Unacceptable Performance Reading Transparent .png Pixel by Pixel

Question

I'm creating a tool that detects sprites in a sprite sheet and converts each found sprite into a new BufferedImage. This process works, but is prohibitively slow with certain image formats- mostly transparent images- such as this one:

(Kenney's Game Assets - Animal Pack)

I have profiled my code and determined that the vast majority, by over 99% of my app time is spent in this method alone because of the many getRGB() calls.

private fun findContiguousSprite(image: BufferedImage, startingPoint: Point, backgroundColor: Color): List<Point> {
    val unvisited = LinkedList<Point>()
    val visited   = arrayListOf(startingPoint)

    unvisited.addAll(neighbors(startingPoint, image).filter {
        Color(image.getRGB(it.x, it.y)) != backgroundColor
    })

    while (unvisited.isNotEmpty()) {
        val currentPoint = unvisited.pop()
□ □ □ □
Continue the above question about slow pixel-by-pixel reading of transparent PNG sprite sheets, starting directly after its last line of code.

● RECORD EXTRACTS
□ □ □ □
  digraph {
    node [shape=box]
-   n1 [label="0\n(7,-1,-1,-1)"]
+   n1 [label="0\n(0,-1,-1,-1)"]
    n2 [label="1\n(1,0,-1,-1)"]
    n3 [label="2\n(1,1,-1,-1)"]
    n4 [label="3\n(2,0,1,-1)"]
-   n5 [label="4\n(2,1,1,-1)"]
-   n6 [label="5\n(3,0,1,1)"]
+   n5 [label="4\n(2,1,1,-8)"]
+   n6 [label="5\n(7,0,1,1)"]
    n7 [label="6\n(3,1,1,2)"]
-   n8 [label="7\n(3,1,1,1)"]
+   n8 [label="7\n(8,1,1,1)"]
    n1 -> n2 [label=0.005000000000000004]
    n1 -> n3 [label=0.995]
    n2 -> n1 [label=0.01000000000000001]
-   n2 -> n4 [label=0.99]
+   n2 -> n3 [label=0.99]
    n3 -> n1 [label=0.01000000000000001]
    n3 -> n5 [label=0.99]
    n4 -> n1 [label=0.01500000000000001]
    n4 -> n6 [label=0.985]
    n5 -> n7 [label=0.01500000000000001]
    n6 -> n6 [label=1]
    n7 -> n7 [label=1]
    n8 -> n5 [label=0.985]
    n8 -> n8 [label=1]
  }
□ □ □ □
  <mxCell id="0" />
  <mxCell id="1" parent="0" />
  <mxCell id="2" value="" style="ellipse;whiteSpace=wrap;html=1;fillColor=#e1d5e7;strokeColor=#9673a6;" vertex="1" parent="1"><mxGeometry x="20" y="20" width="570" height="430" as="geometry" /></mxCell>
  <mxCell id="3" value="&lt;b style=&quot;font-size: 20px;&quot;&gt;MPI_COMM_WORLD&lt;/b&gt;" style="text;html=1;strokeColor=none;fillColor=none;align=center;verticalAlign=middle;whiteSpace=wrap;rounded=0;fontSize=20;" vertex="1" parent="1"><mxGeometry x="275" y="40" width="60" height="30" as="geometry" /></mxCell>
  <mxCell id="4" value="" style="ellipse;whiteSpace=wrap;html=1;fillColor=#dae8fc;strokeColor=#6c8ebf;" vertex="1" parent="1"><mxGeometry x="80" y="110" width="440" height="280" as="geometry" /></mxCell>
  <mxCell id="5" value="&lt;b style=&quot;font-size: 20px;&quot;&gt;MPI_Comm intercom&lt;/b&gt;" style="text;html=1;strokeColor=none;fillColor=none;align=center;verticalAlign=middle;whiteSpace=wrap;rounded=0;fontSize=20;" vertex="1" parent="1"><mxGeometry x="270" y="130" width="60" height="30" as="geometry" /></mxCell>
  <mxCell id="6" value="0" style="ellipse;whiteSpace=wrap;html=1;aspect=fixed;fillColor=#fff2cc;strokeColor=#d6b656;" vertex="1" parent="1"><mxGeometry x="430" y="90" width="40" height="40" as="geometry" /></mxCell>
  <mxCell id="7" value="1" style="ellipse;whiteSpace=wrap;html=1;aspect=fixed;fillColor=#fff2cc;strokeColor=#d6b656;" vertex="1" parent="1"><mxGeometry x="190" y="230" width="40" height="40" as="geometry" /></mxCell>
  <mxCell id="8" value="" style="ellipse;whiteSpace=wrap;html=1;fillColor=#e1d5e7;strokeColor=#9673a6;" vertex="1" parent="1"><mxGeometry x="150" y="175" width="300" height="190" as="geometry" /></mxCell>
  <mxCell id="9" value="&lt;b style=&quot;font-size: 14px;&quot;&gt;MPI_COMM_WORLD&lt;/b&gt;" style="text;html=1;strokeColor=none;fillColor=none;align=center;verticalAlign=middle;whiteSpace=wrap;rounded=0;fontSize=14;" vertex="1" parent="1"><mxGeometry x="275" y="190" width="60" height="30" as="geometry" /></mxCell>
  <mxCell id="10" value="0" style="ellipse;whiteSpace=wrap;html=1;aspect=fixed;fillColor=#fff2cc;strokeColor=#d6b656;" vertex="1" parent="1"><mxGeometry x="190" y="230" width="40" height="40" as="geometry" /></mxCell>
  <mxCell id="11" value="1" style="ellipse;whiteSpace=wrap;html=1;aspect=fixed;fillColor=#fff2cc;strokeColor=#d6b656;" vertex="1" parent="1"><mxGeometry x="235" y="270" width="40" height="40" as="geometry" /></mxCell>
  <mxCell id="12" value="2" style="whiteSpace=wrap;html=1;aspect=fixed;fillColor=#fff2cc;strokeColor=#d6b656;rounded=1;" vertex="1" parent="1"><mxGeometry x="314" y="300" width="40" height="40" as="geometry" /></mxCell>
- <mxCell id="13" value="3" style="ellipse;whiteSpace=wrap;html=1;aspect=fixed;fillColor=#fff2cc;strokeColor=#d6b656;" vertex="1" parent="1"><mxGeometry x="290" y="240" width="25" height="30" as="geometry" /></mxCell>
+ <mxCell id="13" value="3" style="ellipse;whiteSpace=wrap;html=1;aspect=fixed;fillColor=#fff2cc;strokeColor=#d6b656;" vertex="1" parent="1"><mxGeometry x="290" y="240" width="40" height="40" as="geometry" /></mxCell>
□ □ □ □
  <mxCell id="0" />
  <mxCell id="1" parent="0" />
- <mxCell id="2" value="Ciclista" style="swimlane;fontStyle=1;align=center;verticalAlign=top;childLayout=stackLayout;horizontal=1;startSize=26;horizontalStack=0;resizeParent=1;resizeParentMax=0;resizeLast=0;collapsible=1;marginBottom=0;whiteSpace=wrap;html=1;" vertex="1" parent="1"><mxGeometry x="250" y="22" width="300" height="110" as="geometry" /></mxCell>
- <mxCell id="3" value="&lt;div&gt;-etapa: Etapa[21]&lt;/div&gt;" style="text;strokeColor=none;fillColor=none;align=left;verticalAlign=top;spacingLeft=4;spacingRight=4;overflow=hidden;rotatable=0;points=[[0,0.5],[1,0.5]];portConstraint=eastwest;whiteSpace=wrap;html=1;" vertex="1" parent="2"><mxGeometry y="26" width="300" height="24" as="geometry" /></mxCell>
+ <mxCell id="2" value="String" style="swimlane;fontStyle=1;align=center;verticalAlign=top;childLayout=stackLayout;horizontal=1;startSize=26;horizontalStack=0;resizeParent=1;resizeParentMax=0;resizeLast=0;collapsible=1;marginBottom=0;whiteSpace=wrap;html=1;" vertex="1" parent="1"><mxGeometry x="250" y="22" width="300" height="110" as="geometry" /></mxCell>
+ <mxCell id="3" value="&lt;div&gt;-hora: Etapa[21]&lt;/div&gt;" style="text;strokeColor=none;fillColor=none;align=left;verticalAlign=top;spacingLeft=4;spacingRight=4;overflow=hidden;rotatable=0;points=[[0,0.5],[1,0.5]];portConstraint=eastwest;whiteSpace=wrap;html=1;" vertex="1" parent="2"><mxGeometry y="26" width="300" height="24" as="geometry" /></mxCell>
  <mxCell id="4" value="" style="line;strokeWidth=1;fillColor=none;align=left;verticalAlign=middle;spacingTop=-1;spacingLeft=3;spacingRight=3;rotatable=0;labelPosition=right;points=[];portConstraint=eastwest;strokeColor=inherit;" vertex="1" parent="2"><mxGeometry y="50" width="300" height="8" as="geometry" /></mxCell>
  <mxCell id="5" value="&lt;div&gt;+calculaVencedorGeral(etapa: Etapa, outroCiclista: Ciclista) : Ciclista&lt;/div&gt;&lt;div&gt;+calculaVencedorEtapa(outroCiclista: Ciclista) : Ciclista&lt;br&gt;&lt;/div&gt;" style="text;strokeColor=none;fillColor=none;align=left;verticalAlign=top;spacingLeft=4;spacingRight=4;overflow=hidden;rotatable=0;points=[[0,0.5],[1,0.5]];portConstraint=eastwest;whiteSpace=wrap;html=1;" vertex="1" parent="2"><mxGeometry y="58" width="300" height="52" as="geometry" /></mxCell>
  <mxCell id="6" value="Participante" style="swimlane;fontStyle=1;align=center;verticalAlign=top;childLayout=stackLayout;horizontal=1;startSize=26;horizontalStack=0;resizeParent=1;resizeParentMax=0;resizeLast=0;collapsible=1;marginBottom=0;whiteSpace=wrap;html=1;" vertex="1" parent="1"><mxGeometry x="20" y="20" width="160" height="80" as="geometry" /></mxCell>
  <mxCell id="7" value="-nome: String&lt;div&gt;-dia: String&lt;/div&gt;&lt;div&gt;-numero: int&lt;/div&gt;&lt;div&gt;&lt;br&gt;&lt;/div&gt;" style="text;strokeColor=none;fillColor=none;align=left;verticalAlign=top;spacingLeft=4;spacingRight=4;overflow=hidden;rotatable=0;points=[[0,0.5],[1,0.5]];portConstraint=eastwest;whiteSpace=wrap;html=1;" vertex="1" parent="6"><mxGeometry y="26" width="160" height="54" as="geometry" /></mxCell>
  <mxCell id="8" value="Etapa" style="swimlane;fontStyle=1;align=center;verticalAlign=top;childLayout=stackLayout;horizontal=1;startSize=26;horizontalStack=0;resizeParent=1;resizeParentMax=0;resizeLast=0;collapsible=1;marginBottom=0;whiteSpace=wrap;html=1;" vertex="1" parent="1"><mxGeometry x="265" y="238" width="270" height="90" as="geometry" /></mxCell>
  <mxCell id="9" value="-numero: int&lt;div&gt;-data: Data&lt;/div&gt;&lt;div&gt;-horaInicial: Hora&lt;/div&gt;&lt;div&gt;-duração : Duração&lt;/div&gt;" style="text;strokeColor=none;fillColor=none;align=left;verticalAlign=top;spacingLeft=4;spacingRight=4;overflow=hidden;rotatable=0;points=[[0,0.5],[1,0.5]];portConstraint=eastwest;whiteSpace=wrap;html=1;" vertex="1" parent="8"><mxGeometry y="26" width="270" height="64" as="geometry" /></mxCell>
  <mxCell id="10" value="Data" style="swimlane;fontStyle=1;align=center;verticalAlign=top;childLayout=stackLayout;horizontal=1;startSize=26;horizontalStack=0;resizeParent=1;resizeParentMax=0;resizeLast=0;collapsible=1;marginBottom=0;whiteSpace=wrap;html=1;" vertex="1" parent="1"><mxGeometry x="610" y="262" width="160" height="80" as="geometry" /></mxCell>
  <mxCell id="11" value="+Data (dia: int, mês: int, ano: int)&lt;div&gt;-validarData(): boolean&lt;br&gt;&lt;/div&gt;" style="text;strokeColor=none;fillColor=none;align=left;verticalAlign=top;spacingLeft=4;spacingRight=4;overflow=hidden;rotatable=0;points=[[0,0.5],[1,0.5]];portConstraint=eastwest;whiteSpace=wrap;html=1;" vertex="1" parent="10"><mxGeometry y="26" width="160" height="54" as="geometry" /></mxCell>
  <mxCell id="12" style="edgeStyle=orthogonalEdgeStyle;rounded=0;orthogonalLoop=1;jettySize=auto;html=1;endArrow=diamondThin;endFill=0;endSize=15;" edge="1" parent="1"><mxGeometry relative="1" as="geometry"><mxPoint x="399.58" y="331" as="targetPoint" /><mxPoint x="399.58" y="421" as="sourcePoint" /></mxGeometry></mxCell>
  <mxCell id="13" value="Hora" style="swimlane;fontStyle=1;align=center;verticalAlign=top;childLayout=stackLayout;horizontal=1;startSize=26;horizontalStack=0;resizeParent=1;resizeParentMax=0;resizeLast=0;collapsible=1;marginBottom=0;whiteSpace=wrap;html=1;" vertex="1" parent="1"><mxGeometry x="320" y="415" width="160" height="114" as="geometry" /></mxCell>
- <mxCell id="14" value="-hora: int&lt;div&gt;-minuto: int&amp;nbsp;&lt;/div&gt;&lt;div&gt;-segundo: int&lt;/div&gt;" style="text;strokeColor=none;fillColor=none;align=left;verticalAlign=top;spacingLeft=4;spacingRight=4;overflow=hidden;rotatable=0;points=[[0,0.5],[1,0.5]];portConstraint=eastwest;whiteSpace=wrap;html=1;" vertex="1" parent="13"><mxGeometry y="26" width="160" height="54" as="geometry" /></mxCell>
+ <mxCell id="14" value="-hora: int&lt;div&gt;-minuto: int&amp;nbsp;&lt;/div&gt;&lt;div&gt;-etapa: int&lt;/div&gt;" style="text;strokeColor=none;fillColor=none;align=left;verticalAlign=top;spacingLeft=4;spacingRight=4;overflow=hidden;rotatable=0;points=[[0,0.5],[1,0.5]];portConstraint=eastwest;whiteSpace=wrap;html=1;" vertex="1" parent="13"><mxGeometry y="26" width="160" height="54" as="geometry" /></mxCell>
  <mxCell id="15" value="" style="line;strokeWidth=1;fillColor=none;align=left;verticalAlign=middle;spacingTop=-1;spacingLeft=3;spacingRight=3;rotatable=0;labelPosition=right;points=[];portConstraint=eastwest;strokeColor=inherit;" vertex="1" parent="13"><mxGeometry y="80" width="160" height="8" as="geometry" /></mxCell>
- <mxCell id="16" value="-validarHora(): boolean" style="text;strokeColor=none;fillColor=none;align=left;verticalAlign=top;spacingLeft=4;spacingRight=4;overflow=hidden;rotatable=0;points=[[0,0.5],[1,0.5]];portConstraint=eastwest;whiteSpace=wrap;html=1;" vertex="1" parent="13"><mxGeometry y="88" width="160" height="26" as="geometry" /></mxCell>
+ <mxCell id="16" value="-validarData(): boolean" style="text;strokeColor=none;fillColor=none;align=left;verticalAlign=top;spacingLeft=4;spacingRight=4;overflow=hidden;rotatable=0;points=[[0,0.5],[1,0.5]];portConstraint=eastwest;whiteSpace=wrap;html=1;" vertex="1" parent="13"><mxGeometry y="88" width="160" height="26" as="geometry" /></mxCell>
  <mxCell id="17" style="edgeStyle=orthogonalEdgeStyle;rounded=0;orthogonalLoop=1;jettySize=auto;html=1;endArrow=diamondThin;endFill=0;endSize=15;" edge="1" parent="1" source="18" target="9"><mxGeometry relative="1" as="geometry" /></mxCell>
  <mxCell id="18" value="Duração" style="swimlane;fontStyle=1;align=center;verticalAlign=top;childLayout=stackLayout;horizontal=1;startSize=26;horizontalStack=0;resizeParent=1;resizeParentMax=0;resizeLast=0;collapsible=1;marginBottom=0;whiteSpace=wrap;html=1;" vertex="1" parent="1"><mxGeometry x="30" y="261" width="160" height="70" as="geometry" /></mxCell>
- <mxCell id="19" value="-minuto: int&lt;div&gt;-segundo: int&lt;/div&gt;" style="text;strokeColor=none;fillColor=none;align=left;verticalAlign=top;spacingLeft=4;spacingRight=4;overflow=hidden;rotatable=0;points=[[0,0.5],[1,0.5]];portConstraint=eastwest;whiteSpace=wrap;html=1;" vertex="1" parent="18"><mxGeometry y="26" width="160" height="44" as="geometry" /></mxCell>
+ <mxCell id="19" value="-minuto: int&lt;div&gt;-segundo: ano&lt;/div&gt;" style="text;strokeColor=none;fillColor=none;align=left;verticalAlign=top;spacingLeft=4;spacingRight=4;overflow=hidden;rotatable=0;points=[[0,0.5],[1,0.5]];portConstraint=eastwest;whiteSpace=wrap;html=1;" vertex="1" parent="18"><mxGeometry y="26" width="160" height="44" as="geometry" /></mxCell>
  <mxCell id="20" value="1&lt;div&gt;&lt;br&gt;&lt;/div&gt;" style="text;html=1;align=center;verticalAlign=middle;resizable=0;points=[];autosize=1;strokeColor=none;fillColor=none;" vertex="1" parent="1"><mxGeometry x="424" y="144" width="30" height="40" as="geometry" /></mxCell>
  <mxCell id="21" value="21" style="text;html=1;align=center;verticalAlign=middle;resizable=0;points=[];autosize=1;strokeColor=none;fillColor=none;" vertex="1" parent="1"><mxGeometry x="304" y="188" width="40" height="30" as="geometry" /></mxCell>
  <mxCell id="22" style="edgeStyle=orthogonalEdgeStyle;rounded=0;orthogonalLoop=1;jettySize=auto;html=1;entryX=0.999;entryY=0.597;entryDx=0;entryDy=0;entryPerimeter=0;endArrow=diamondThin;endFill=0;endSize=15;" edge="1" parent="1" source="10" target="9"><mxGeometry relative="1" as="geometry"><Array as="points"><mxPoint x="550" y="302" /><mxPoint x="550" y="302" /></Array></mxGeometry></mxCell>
□ □ □ □
● FINAL RESULT
        val currentColor = Color(image.getRGB(currentPoint.x, currentPoint.y))

        if (currentColor != backgroundColor) {
            unvisited.addAll(neighbors(currentPoint, image).filter {
                !visited.contains(it) &&
                !unvisited.contains(it) &&
                (Color(image.getRGB(it.x, it.y)) != backgroundColor)
            })

            visited.add(currentPoint)
        }
    }

    return visited.distinct()
}

I have attempted to optimize the process of extracting rgb colors as seen in the question Java - get pixel array from image by accessing the image's raster data buffer, but this fails in the newest versions of Java with a java.lang.ClassCastException: java.awt.image.DataBufferInt cannot be cast to java.awt.image.DataBufferByte.

Other stumbling blocks include the deceitfully needless boxing of colors such as in the line Color(image.getRGB(it.x, it.y)) != backgroundColor. However, while image.getRGB() returns by default in the RGBA color space, background.rgb only returns the sRGB color space.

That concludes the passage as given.